Wer das Gewicht von Staaten oder regionalen Organisationen nicht zuerst militärisch definiert, sondern alle Aspekte wie Bevölkerungszahl, geografische Lage und Ausdehnung, Rohstoff- und Energievorkommen, wirtschaftliche und wissenschaftliche Leistungsfähigkeit mit einbezieht und in einem militärischen Einsatz nicht die erste, sondern die letzte Option erkennt, wird von der Perspektive einer multipolaren Weltordnung ausgehen. Sie ergibt sich auch aus der globalen Interdependenz, der gegenseitigen Abhängigkeit, aus der immer engeren Vernetzung und im Informationszeitalter der immer stärkeren auch geistigen Durchdringung und daraus folgend der immer stärkeren Öffnung. Hinzukommen globale Herausforderungen wie: Schutz der natürlichen Lebensgrundlagen, die Bekämpfung von Hunger, Unwissenheit und Krankheit, der Kampf gegen den internationalen Terrorismus und die organisierte Kriminalität.

Europa ist gut beraten, in dieser prinzipiellen Frage Position zu beziehen für Dialog und Zusammenarbeit, gegründet auf Gleichberechtigung und Ebenbürtigkeit der Staaten und auf die Achtung von Menschenrecht und Menschenwürde, das heißt für Kooperation anstelle von Konfrontation.

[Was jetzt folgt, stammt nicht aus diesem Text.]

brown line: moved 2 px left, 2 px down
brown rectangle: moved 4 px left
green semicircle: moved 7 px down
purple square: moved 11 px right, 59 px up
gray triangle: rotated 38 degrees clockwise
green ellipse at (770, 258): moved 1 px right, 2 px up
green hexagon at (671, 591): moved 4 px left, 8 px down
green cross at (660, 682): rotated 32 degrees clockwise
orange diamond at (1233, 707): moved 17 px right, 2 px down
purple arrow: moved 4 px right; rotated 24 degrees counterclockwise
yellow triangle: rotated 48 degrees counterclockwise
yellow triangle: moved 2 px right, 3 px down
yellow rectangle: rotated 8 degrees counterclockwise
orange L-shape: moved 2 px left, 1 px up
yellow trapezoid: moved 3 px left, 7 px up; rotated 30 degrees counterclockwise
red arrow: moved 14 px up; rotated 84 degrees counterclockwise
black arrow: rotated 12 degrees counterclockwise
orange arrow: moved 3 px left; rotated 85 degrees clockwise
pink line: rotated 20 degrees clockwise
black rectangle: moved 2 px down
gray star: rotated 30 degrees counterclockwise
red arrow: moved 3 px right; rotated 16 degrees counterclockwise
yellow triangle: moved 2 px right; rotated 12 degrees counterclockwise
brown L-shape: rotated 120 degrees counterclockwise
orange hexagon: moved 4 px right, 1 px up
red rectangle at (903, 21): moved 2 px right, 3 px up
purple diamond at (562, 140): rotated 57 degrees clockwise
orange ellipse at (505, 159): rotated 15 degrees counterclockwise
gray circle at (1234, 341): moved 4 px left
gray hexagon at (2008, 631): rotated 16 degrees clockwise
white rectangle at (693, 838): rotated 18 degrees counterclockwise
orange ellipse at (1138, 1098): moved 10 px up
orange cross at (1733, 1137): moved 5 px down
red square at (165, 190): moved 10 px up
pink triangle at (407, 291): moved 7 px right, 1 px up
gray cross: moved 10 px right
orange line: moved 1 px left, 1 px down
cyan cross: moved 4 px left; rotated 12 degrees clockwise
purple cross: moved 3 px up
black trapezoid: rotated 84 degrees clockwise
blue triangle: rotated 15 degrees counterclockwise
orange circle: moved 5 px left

Bei der Überwindung des kalten Krieges haben sich Europa und die USA für diesen Weg entschieden, obwohl die Ost-West-Kontrahenten von damals in ihren Grundauffassungen und in ihren Zielen nicht gegensätzlicher hätten sein können. Der Erfolg hat diesem Ansatz seine historische Bestätigung gegeben. Europa wurde auch über die Grenzen der EU hinaus zur Kooperationsordnung. Heute weist der Baker/Hamilton-Bericht in die Richtung einer nahmittelöstlichen Kooperationsordnung, in die alle Staaten der Region mit einzubeziehen sind – die arabischen, das heißt auch Syrien, außerdem den Iran und natürlich Israel, dessen Existenzrecht für unsere Außenpolitik konstitutiv ist.

Gewiss bedarf der Baker/Hamilton-Bericht der Diskussion im Einzelnen, aber sein Grundansatz weist in Richtung Kooperation. Das ist das neue Denken, das auch die neue Weltordnung bestimmen wird. Der Kampf der Kulturen ist nicht zwangsläufig.

Der Autor war von 1974 bis 1992 Bundesaußenminister.